Update: Mahalla textile workers suspend strike pending response from company administration
Thousands of Mahalla Textile Company workers suspended their two-week strike on Sunday after a representative of the company pledged to provide a response to their demands for payment of a delayed annual bonus and an increase in their share of the company’s profits within a week.
One of the striking workers who spoke to Mada Masr on condition of anonymity said that the workers will resume the strike if the company does not respond to their demands in the agreed timeframe.
The agreement was drafted and signed by six members of Parliament who played a part in brokering an agreement to end the standoff. One of the MPs told Mada Masr that they had reviewed the workers’ demands with the Mahalla Textile Company management, and that a decision is expected within a week.

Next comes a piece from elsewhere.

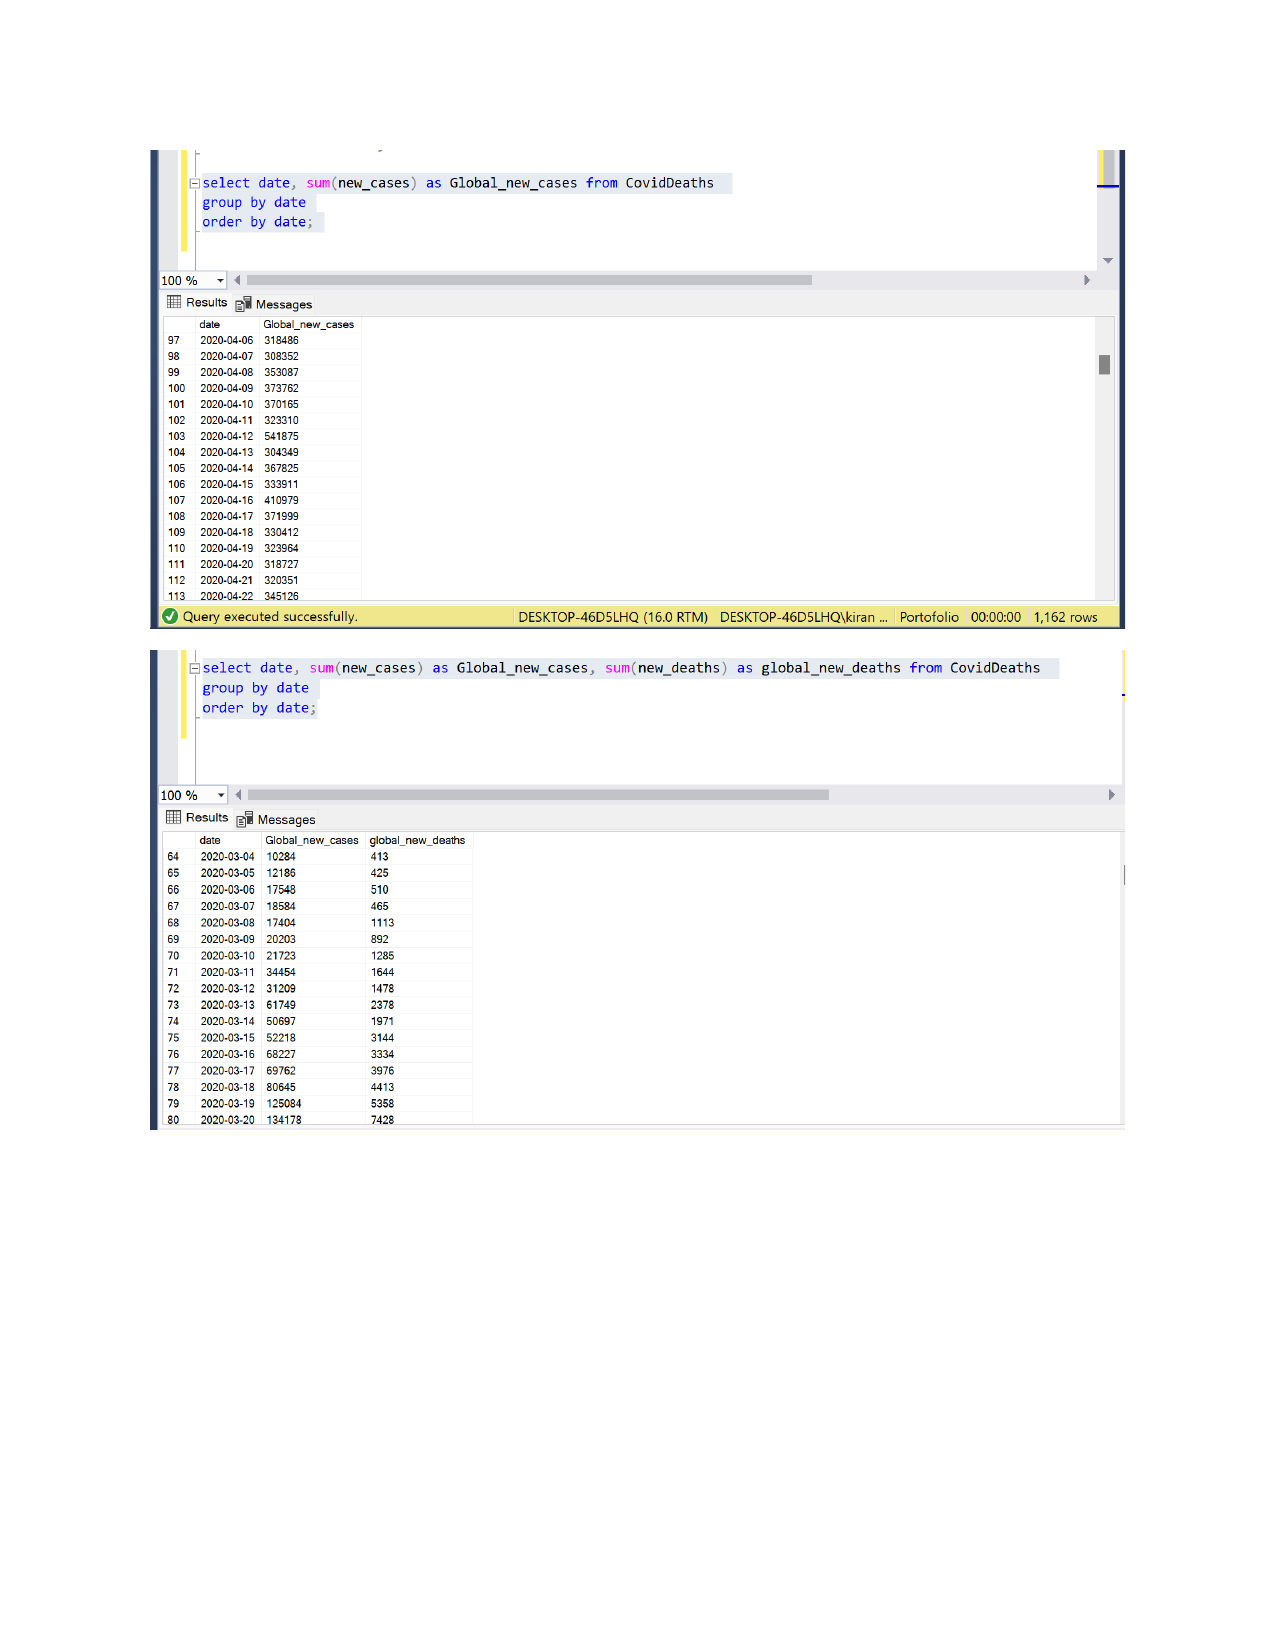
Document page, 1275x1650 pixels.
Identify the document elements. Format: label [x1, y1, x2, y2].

picture [150, 650, 1125, 1130]
picture [150, 150, 1125, 629]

The MPs also pledged to submit a request to Parliament to include public sector companies in the motion to grant civil service workers a 10-percent social bonus.
In a Sunday morning meeting, the company had tried to convince delegates from among the textile workers to resume work, which they initially refused.

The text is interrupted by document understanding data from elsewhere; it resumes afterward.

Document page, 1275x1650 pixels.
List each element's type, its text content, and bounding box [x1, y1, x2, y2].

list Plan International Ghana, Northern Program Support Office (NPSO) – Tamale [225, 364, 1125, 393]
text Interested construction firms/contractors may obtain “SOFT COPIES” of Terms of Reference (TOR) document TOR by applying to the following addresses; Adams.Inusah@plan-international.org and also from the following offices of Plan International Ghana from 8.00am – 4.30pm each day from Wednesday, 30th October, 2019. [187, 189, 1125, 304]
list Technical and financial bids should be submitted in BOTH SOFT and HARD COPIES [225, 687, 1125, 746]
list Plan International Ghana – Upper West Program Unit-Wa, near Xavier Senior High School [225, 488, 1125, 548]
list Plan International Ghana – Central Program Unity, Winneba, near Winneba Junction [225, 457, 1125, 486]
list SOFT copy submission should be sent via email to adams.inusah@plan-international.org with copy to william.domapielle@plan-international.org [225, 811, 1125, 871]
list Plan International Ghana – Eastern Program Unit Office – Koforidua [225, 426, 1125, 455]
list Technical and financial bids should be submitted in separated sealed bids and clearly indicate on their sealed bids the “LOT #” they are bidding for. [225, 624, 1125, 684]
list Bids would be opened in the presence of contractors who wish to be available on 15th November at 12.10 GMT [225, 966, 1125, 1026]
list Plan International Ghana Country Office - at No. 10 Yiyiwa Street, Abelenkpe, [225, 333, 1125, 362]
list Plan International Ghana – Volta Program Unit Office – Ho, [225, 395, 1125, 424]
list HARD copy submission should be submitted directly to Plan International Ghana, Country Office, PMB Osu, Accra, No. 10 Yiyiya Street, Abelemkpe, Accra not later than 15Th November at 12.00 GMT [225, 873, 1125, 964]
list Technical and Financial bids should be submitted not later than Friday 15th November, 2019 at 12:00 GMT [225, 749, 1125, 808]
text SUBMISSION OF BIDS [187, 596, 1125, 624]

A textile worker told Mada Masr on Sunday morning ahead of the strike suspension, also speaking on condition of anonymity, that the company’s premises were surrounded by a significant number of state security forces, but he qualified that there had not been an attempt to forcibly end the worker’s action.
Around 16,000 workers initiated the strike on August 6, calling for the payment of their delayed annual bonus, an increase in their share of the company’s profits, as well as other demands related to promotions and food allowances.

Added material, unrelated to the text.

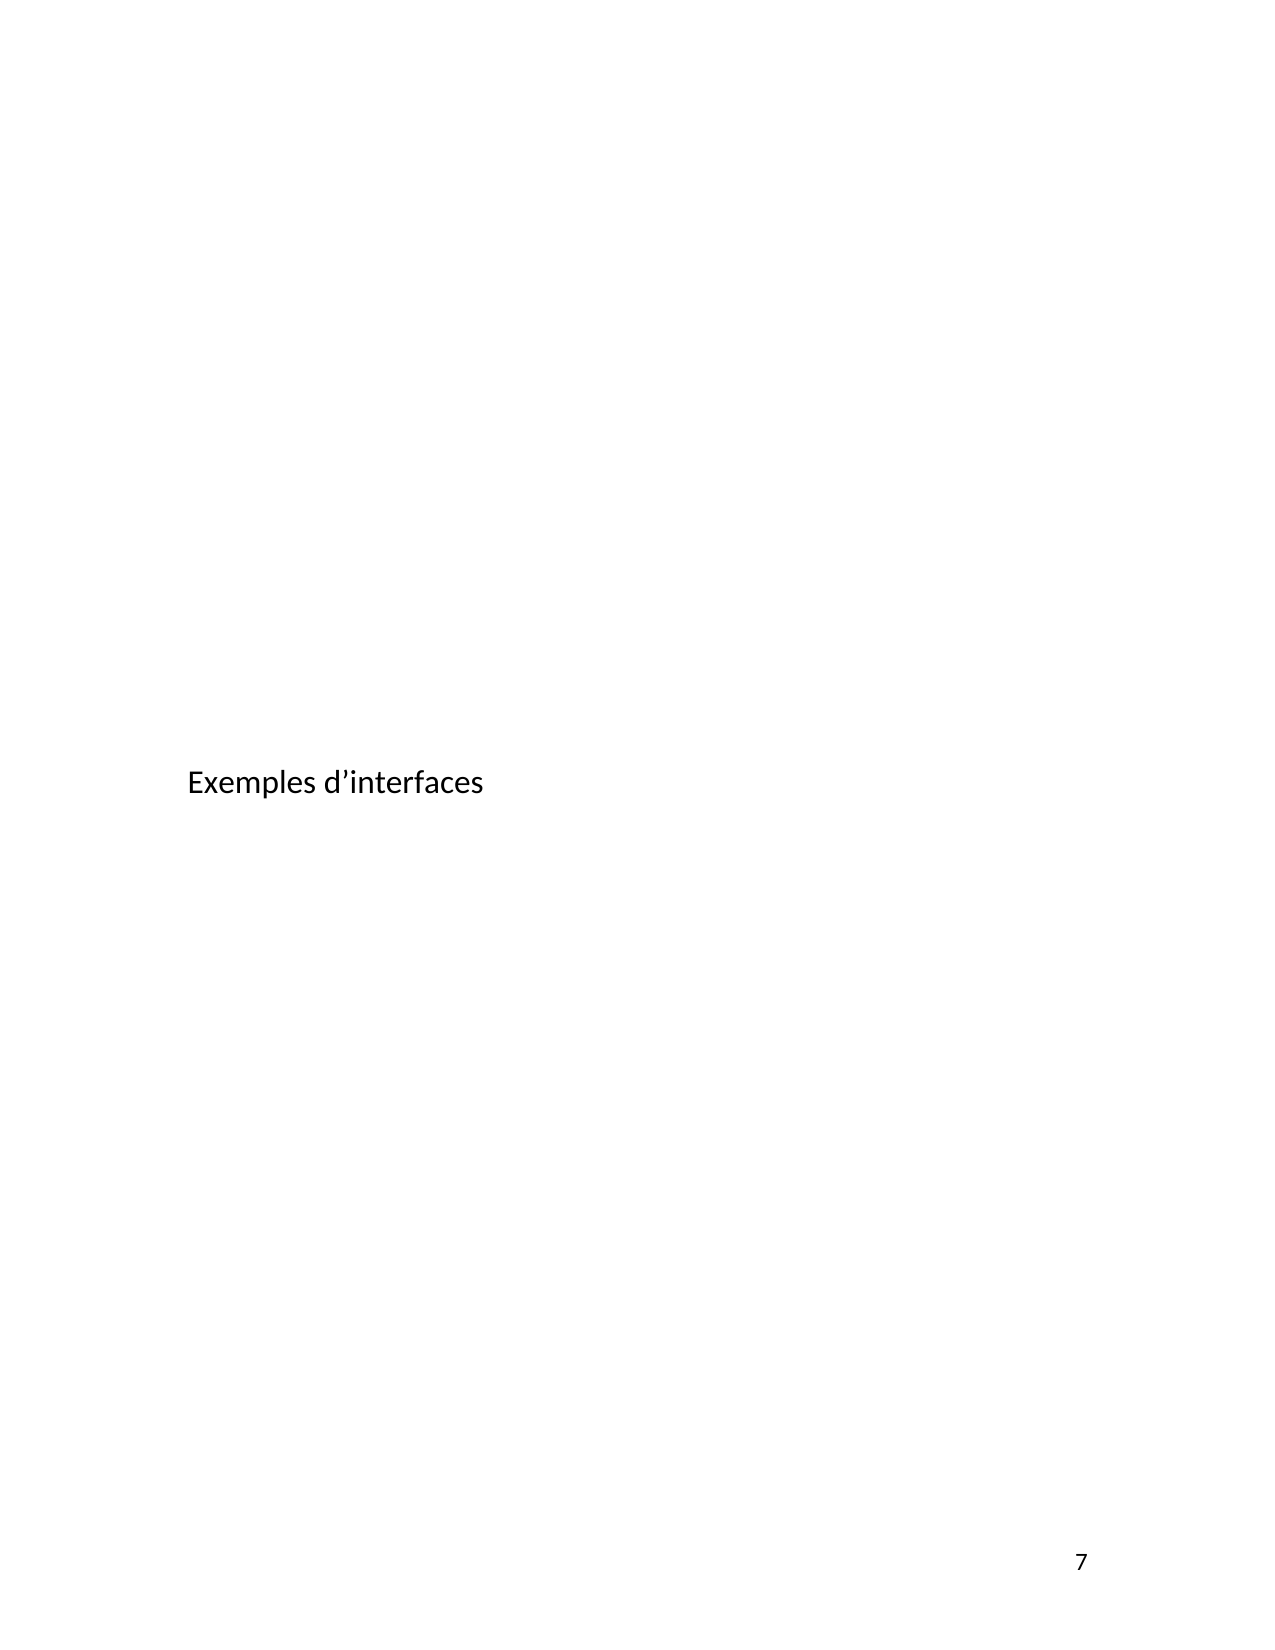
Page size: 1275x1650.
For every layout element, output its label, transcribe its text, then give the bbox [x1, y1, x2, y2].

text Exemples d’interfaces [187, 761, 1087, 802]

Both the company’s administration and the Manpower Ministry initially rejected the workers’ demands. Holding Company for Textile and Weaving head Ahmed Mostafa was quoted in the privately owned Al-Masry Al-Youm newspaper as saying that the workers must end the strike before the administration will conduct any negotiations concerning their demands, in addition to accusing them of being members of the banned Muslim Brotherhood.
Public Business Sector Minister Ashraf al-Sharqawy told the state-owned Al-Ahram newspaper that the ministry will not consider the workers’ demands unless they end the strike and resume production. He added that the workers do not deserve the two bonuses they are demanding, as they are only paid to those who work in the state’s administrative bureaucratic body.
The workers were scheduled to receive their annual bonus in July, a payment that amounts to 10 percent of their salaries, and decided to strike a month after its failure to be dispensed. According to the workers’ lawyer, the company was a year late in handing out bonuses in 2016, a fact that prompted workers to take action when they felt that their payment would be delayed again.
A number of members of Parliament representing Mahalla and the nearby city of Samanoud met with Mostafa days ago in an attempt to mediate the conflict. MP Mohamed Abdou told Mada Masr on Tuesday that Mostafa has insisted that workers return to their stations without offering them any concessions.
“We did not accept this direction and we some concessions be offered to the workers before the resumption of production, but the head of the company refused, for fear of encouraging the rest of the holding company’s workers to organize more strikes,” Abdou said.
Mahalla Textile Company workers have protested several times in the past decade, with the first strike occurring in December 2006 followed by another the following year. The workers did not strike on April 6, 2008, in the 2008 Egyptian general strike, but the city was the site of larger demonstrations to protest security forces’ intervention in strikes. The company workers have organized at least one strike each year between 2012 and 2015.